The Un-Nesting Instinct
Is it normal to want your kids to leave home?
Posted September 8, 2010
Celia's story started out sounding pretty familiar-a cliché almost. She was fiftyish and going through menopause and, in addition to the weight gain and hot flashes, she found herself irritable and sad. Her children, she told me, were a particular source of sadness. "You mean because they're growing up, moving away?" I asked. "No," answered Celia, "Because they're not."

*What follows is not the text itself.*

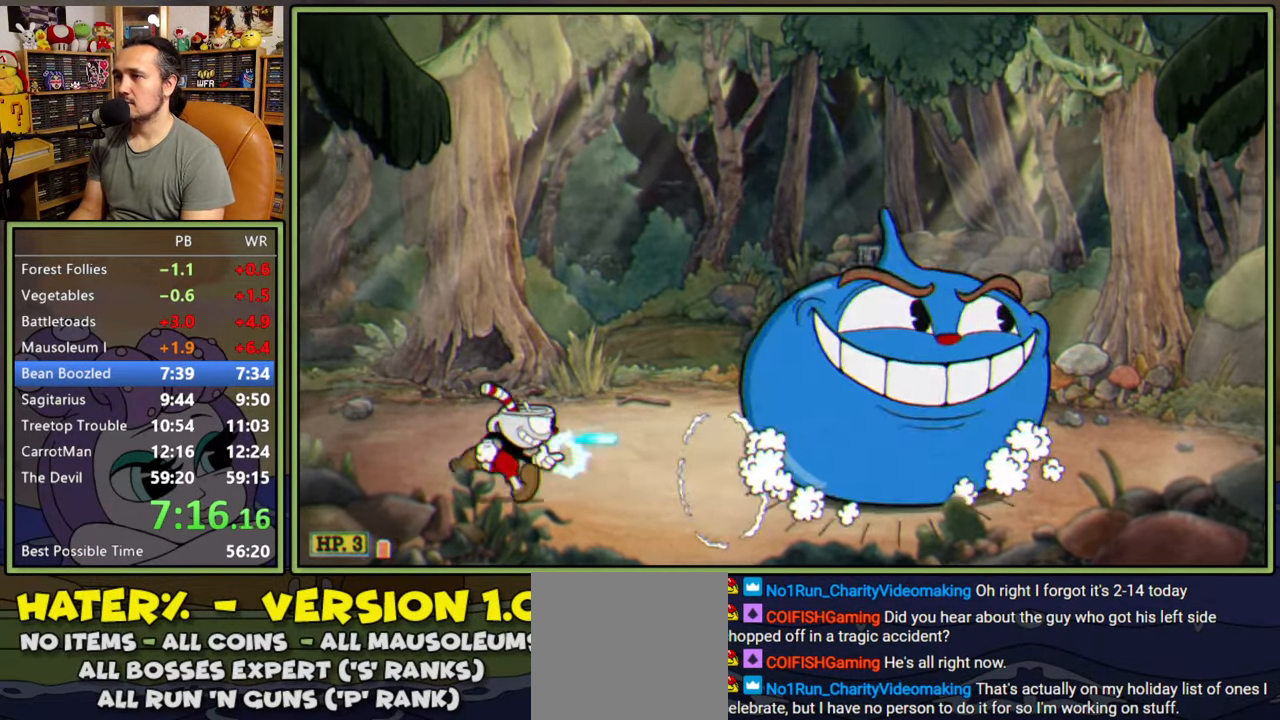
{"buttons": ["L1", "DPAD_RIGHT"], "right_stick": "center", "events": [[200, "A", "down"], [267, "DPAD_RIGHT", "up"], [350, "DPAD_RIGHT", "down"], [383, "A", "up"]]}
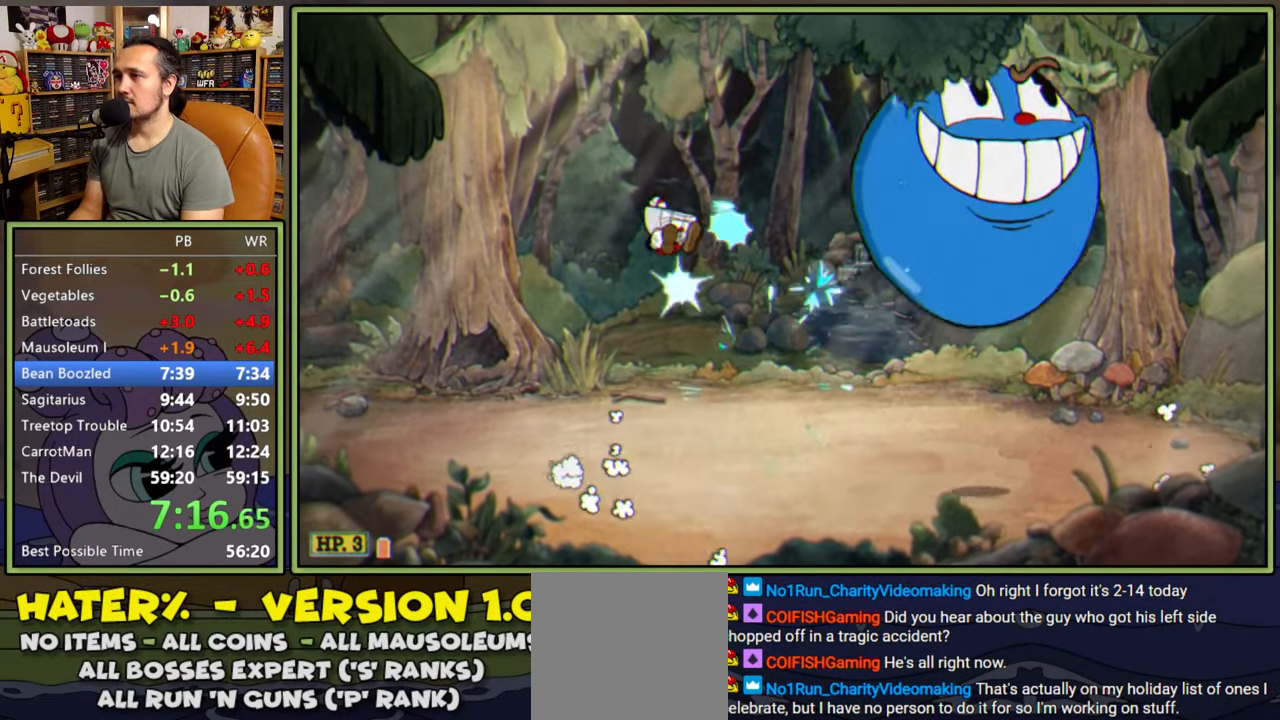
{"buttons": ["L1", "DPAD_RIGHT"], "right_stick": "center", "events": []}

Celia had her kids relatively late-they're now just entering their teens. Many other women Celia's age, though, have children in their twenties and older who for a variety of reasons including the poor job market, are failing to launch as discussed in a recent New York Times article. Whatever the reason parents in their fifties and sixties have kids at home, though, the arrangement may cause tension.
Though I've not seen any scientific study of this, my own observation is that one source of this tension is that many women have what I call the "un-nesting instinct" at menopause. This "un-nesting instinct" is the opposite of what some women experience at the end of pregnancy when they find themselves scrubbing floors, straightening drawers and otherwise "feathering the nest" (my own 1980s version of this behavior involved cataloguing and labeling dozens of home recorded VHS tapes). At menopause a woman may find herself with a very different urge: to get rid of stuff instead of cleaning and rearranging it, to downsize. I recall a period when every visit to my mother's house ended with her handing me a carton containing my old report cards, Girl Scout merit badge sash, or high school copy of The Great Gatsby. Even then I sensed that this wasn't just cleaning; this was a statement: "I am still your mother but I am moving on now to other things."
I shared my theory about the "un-nesting instinct" with Celia and she brightened. She liked the idea that a growing desire to have your children leave home might be normal-maybe even biological-and not one more thing to feel guilty about.